China last month approved the antiviral pill Paxlovid, developed by Pfizer Inc., a move seen by many as evidence of such planning. The introduction of rapid antigen tests on Friday may also be a sign, with other countries shifting toward use of at-home tests after their lab-testing systems were overwhelmed by broader circulation of the virus.
That said, any shift will be slow and unlikely to occur before 2023, given the need for stability in a politically important year for President Xi Jinping, people familiar with China’s thinking have told Bloomberg.
Zhang Wenhong, one of China’s top infectious disease experts who advises the Shanghai government, said in a social media post Monday that China needs to stick to COVID zero for now, as opening up would cause a run on hospitals and lead to excessive deaths.
He pointed out the “fairly high” number of elderly people and those with underlying diseases still not yet vaccinated because of concerns about side effects from the shots.

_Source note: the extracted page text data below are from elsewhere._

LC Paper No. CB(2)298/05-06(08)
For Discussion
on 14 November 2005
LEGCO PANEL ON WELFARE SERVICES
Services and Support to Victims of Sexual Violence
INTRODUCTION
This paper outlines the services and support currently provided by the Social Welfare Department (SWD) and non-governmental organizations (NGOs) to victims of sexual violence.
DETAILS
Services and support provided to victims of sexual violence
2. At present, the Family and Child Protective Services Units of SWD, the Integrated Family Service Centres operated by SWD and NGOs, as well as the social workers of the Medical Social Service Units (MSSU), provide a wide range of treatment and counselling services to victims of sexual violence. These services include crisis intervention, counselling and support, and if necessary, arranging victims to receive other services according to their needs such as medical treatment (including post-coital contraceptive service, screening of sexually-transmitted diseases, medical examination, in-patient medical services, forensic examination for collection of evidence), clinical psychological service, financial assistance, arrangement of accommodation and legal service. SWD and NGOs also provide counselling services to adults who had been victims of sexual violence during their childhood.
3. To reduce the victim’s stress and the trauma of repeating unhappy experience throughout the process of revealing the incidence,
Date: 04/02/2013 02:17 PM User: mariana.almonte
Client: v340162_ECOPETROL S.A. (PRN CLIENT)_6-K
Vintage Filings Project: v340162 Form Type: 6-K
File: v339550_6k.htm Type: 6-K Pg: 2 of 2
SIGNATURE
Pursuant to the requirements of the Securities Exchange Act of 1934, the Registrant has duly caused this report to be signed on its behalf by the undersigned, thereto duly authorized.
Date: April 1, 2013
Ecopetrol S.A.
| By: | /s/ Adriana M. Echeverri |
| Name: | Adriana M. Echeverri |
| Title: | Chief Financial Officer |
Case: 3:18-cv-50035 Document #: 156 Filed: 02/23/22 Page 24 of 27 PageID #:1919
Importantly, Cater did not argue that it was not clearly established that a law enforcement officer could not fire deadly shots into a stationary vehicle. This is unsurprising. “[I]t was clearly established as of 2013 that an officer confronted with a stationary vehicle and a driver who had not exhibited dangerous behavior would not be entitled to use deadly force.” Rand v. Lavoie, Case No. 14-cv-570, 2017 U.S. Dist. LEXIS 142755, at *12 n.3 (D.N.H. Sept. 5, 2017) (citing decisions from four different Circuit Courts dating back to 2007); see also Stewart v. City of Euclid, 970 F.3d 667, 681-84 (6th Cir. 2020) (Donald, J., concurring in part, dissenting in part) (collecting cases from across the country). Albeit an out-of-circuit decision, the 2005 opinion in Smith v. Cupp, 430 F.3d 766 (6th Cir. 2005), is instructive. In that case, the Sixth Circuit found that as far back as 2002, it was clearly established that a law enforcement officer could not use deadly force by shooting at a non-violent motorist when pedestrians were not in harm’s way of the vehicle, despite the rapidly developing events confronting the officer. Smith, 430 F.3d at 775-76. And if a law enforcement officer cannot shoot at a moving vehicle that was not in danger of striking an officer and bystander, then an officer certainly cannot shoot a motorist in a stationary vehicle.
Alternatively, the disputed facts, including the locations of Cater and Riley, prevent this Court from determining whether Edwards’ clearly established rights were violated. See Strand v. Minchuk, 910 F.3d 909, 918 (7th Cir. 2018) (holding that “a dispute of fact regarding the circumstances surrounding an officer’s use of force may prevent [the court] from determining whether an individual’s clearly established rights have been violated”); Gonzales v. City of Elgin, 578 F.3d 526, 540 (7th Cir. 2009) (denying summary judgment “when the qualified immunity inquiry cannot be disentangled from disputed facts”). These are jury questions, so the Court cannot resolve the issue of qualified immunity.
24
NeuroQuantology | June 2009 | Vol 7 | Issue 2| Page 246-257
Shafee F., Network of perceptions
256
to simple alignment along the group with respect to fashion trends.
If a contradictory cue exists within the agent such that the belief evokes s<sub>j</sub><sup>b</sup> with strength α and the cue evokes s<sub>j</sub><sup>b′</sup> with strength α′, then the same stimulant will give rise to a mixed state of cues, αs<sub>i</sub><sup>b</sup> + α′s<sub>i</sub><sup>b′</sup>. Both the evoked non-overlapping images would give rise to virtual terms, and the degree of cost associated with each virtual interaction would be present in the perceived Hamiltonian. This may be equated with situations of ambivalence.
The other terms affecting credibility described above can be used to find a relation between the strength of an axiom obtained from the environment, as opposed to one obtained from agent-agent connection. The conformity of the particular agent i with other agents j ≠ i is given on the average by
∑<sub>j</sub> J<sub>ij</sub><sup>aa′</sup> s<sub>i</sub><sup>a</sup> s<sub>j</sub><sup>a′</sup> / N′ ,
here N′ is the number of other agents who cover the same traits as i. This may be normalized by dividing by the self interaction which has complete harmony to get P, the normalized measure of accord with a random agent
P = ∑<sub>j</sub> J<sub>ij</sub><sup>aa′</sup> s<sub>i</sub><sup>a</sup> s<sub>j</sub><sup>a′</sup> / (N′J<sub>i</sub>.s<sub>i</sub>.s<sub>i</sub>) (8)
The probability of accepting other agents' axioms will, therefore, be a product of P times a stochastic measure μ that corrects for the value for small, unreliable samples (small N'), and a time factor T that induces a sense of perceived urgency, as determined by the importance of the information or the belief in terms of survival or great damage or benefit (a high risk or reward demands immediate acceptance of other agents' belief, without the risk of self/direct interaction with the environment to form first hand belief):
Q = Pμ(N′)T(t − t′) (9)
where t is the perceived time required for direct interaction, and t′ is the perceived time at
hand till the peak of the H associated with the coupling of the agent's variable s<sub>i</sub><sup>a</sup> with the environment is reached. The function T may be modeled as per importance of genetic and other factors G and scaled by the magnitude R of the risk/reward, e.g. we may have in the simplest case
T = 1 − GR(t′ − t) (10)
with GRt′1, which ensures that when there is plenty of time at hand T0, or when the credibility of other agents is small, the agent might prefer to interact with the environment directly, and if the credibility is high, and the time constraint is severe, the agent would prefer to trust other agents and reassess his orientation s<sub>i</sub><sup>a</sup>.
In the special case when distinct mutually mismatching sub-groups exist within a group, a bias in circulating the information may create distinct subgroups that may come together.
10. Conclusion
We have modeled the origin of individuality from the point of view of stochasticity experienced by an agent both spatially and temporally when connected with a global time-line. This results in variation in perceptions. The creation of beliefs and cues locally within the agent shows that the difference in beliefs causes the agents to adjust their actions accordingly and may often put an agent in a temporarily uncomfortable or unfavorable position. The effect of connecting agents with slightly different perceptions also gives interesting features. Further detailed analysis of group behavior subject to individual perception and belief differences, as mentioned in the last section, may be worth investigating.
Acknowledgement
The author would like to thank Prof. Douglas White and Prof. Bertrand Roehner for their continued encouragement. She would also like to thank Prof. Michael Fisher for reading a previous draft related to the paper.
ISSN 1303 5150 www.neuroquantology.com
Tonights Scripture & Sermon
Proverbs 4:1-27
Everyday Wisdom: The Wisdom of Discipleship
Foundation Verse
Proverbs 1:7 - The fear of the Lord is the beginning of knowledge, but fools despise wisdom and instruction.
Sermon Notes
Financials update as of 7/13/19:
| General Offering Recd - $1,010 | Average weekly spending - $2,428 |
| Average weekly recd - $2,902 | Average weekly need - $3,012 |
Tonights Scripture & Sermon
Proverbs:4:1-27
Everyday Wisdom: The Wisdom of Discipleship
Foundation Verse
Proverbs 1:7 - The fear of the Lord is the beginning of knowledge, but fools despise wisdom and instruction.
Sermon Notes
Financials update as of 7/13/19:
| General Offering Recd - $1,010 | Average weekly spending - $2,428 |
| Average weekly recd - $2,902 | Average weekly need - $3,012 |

There would be “inconceivable consequences” should infections spread widely among them, Zhang said.
China has in the past voiced concern about elderly vaccination rates in some areas. Though nearly 90% of the country’s 1.4 billion people have been fully inoculated, they’ve not provided details on the figures for specific age groups.
Bloomberg writers Jacob Gu, Davy Zhu, James Mayger, Claire Che, Ann Koh and Monica Raymunt contributed to this report.